SUMMARY: Breaking down all the differences and relations between UX and UI with a viewpoint on a UX design process.

UI and UX have been around for quite a while in a design microcosm. While they’re fluently used by designers and developers, it may be hard to grasp the difference between the two if you’re on the other side of the fence. Let us break these terms down and help you get rid of all the bafflement they have ever cost you.

The mysterious 2 letters: UX and UI

The two twin-like sounding acronyms not only seem confusing at first glance but also connote with an unnecessary technicality that can be really discouraging. UI (User Interface) and UX (User Experience) are not just a whimsical code for geeks but stand for something incredibly important. And we’ll explain that to you in a second.

We’re living in the world of experience. Whether we like it or not, we interact with many brands, services, and products on a daily basis in various contexts. These encounters define our offline and online lives and can consequently – thanks to UI and UX — make them easier or harder.

What is User Experience?

Ask yourself how would you define “an experience?” It may hit you at first, how vast this term is. It refers to people, feelings, situations, adventures, knowledge, and skills at the same time. We should bear this complexity in mind, while we talk about UX design because it covers all these dimensions. As Don Norman, who coined this term says: “User experience encompasses all aspects of the end-user’s interaction with the company, its services, and its products.”

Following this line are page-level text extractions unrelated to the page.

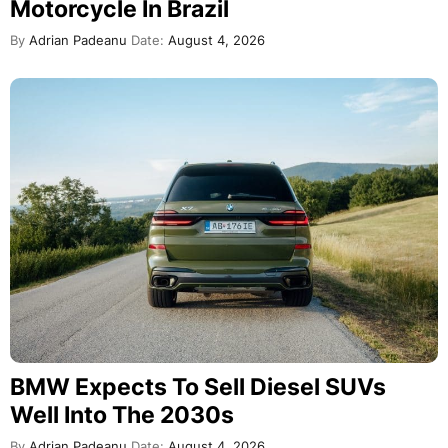
Motorcycle In Brazil
By
Adrian Padeanu
Date:
August 4, 2026
BMW Expects To Sell Diesel SUVs
Well Into The 2030s
By
Adrian Padeanu
Date:
August 4, 2026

Hence Every point of contact with a brand whether it’s buying ice cream, booking a flight ticket, or visiting a museum could be considered as part of the UX process which could always be developed and improved based on what we need, what we can, and what we think as users. While it requires some analytical thinking and data processing skills, it’s also tightly related to psychology or sociology. It’s a cognitive science that was welcomingly embraced by the digital world. It features research, strategy and content creation as well as wireframing and prototyping. At the end of the day, UX provides an overall sense of feeling and satisfaction we can get thanks to the technical, digital, behavioral, and visual facets of the brand’s offer.

what is ux?

What is User Interface?

Speaking of which – the visual part (which also means the functional one). UI is a crucial component of UX as it stands for its outside representation. It includes selection and creation of the most suitable components for the interfaces of digital products. It’s the look and feel of the website, layout of the icons on the mobile screen or the 3D effect of GPS maps.

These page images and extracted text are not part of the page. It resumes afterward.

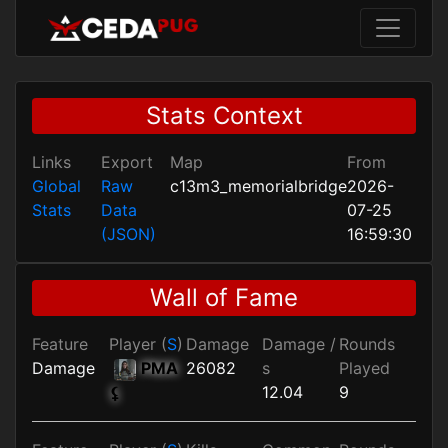
Stats Context
Links
Export
Map
From
Global
Raw
c13m3_memorialbridge
2026-
Stats
Data
07-25
(JSON)
16:59:30
Wall of Fame
Feature
Player (
S
)
Damage
Damage /
Rounds
Damage
PMA
26082
s
Played
12.04
9
⚸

We’re living in the world of experience. Whether we like it or not, we interact with many brands, services, and products on a daily basis in various contexts

Based on the specificity of given application, website or desktop, it provides right the right navigation (slider, search field) and information display (message box, progress bar). It can therefore either greatly improve or downgrade our interaction with a brand. For example, a webpage with to many elements, weird colors and small font size, will take us a lot of time to find the information we look for or buy the item we need.

UX metaphors

If it still seems a bit unclear to you, let me follow-up with two metaphors. The most popular ones compare the relations between UI and UX to a human body. The inside part would be that of UX: the spine, the brain, muscles and all the organs which support the functioning of the organism. The on the outside part we’d have receptors, skin, and hair which are the barrier but also the connection with the reality around us and allow us to engage into interactions with it. One cannot exist without the other.

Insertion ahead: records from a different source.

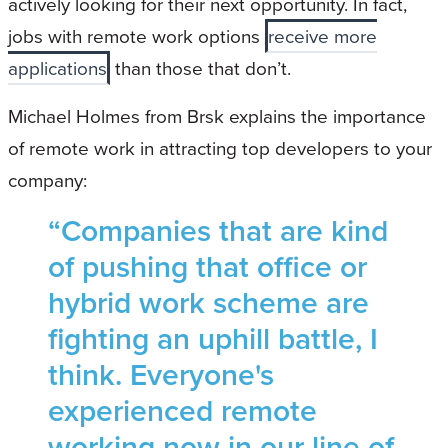
actively looking for their next opportunity. In fact,
jobs with remote work options
receive more
applications
than those that don’t.
Michael Holmes from Brsk explains the importance
of remote work in attracting top developers to your
company:
“Companies that are kind
of pushing that office or
hybrid work scheme are
fighting an uphill battle, I
think. Everyone's
experienced remote
working now in our line of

The same goes for a watch: all the intricate mechanisms inside are supposed to indicate the exact time for us in different situations (like underwater, cold temperatures or at night). Then the watch strap and the screen should provide effortless wearing, endurance, and good visibility. All in all, you can think of any individual inside-outside correlation in this world, and it’s very probable you’ll come up with a good metaphor yourself.

May UX be with you

We hope that thanks to this post, UI and UX are no longer dar magic for you. Just be careful because once you get hooked on using these terms, there’s no going back. Eventually, you’ll notice anything could stand for a good or bad (User) experience and having to do with screens every day, you’ll get to pay more attention to the actual interfaces.